Feita a ressalva, é impressionante como o documentário revela o que, naquela filmografia tão subvalorizada, estava diante dos nossos olhos e no entanto não víamos, pelo menos não com a devida atenção: referências não apenas ao arbítrio militar, mas às contradições sociais, à segregação racial, às questões de gênero, às mudanças de costumes e às reações a elas, à avassaladora presença da televisão e da publicidade, ao avanço da sociedade de consumo.

Interessante mesmo seria observar a recepção de Histórias que nosso cinema (não) contava por diferentes plateias, em termos de faixa etária (quem viveu e quem não viveu aquela época) e de extração social. Uma coisa é certa: o público popular que lotava os cinemas para ver aquelas pornochanchadas não existe mais. Nas últimas décadas houve uma elitização do circuito exibidor, e a demanda popular por ficção e entretenimento passou a ser suprida hegemonicamente pela TV.

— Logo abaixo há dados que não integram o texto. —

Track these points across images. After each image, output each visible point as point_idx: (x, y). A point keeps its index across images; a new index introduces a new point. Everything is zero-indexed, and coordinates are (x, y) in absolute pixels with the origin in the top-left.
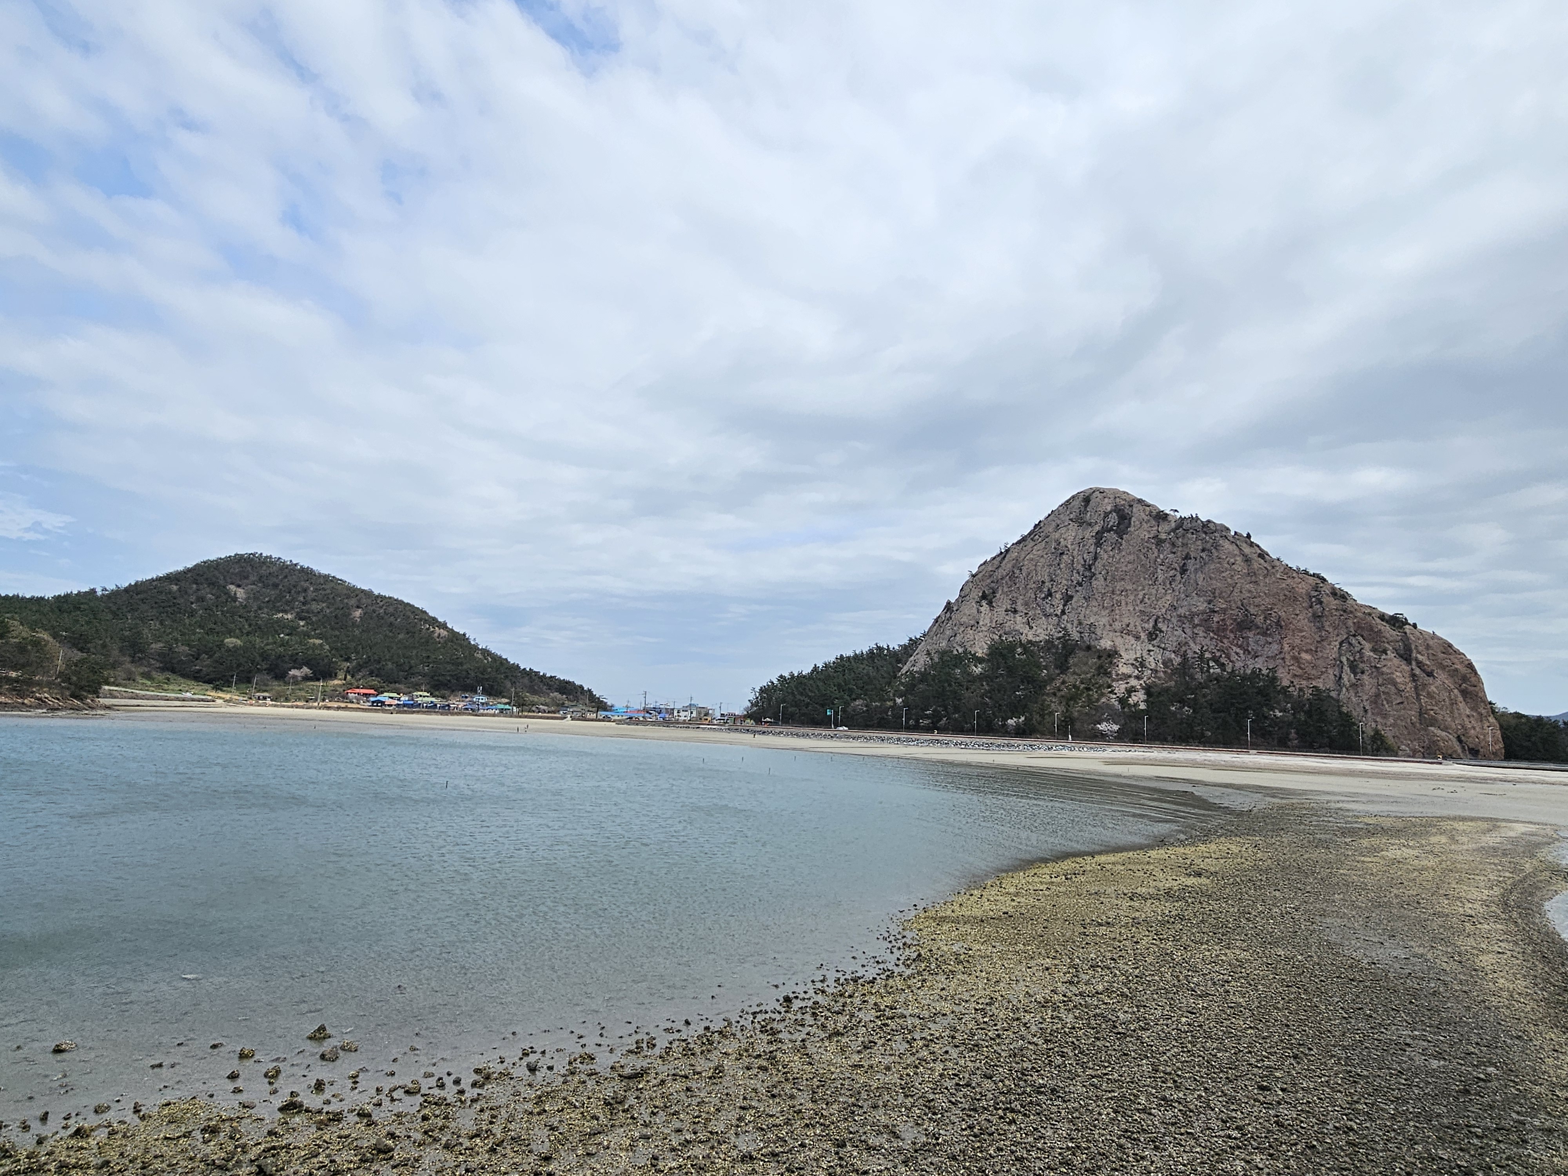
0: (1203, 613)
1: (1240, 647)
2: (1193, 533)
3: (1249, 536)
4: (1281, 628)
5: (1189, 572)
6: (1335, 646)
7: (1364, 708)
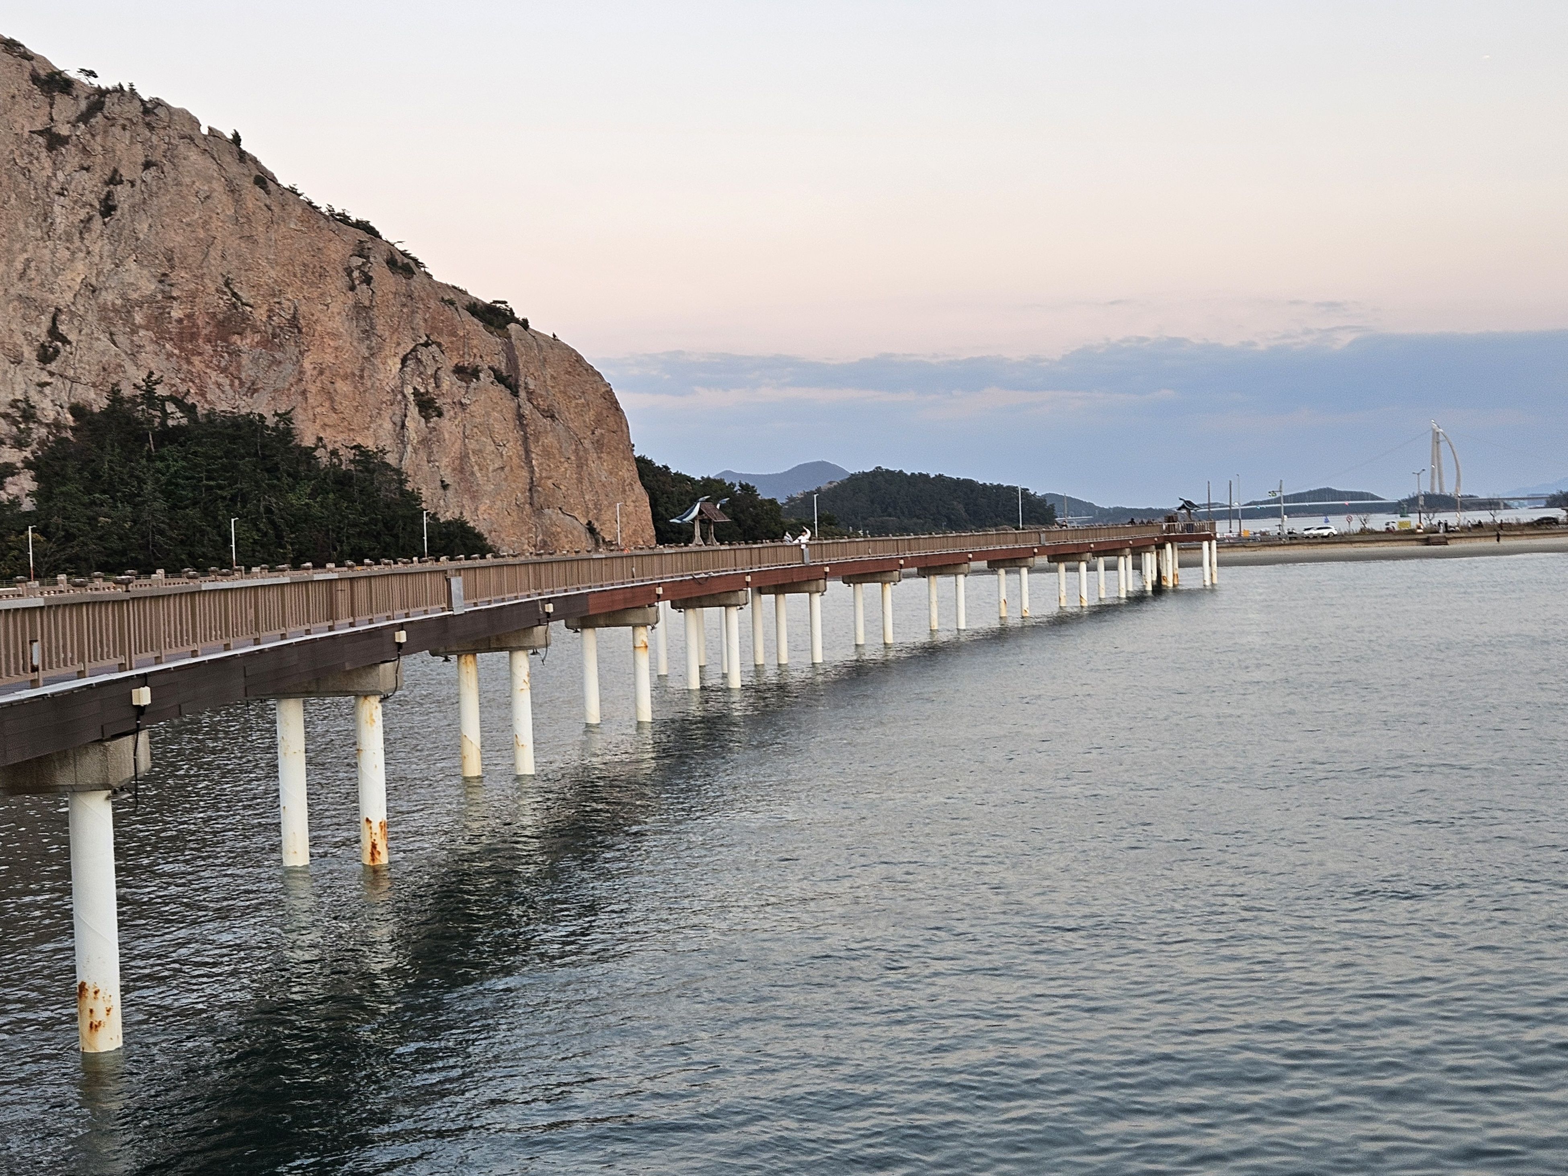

Autorreferência e metalinguagem

O próprio cinema é também, desde o título, o tema central de Um filme de cinema, de Thiago B. Mendonça, vencedor do Aurora do ano passado com Jovens infelizes. Desta vez, trata-se de uma curiosa ficção “familiar” estrelada pelas duas filhas do diretor, em especial Bebel, de uns oito anos, que deseja fazer um filme para a escola e pede emprestada a câmera do pai (Rodrigo Scarpelli), um cineasta em crise criativa.

Essa história singela, que espelha parcialmente a própria situação familiar do diretor, acaba assumindo um tom de fábula infantil que homenageia o “primeiro cinema” (de Lumière e Méliès a Chaplin e Buster Keaton) como um território de descoberta, invenção e poesia análogo à infância. A articulação de cenas dos filmes mudos com a narrativa familiar nem sempre funciona bem, e a encenação parece por vezes um tanto frouxa, mas o resultado final é mais que simpático e deixa a sensação de que tudo o que veio depois já estava inscrito, ao menos em potência, naquele cinema dos pioneiros.

Por fim, Subybaya, de Leo Pyrata, é uma comédia metalinguística centrada na construção de uma personagem feminina no Brasil de hoje e nas questões de gênero que isso suscita. O desenvolvimento da narrativa, que acompanha o dia a dia de uma jovem insatisfeita de classe média de Belo Horizonte, é pontuado por críticas de um grupo de implacáveis espectadoras feministas. A piada se completa com a atuação do próprio diretor como um personagem de macho cafajeste. O tom é um tanto juvenil, com uma autocrítica que acaba funcionando como autodefesa, mas não deixa de ser divertido.

Dito tudo isso, o grande mérito da Mostra de Tiradentes dos últimos anos – revelar e fomentar uma produção inquieta, à margem do mercado – traz também um risco e um desafio. O risco é de que esse oásis de liberdade criativa se torne uma bolha, uma redoma, em que os realizadores dialoguem somente com seus pares e com o público cinéfilo local, que se habituou à “estranheza” de seus filmes. O desafio é não deixar que isso aconteça, é ajudar essa produção a ganhar visibilidade e encontrar suas plateias. Quem disse que é fácil?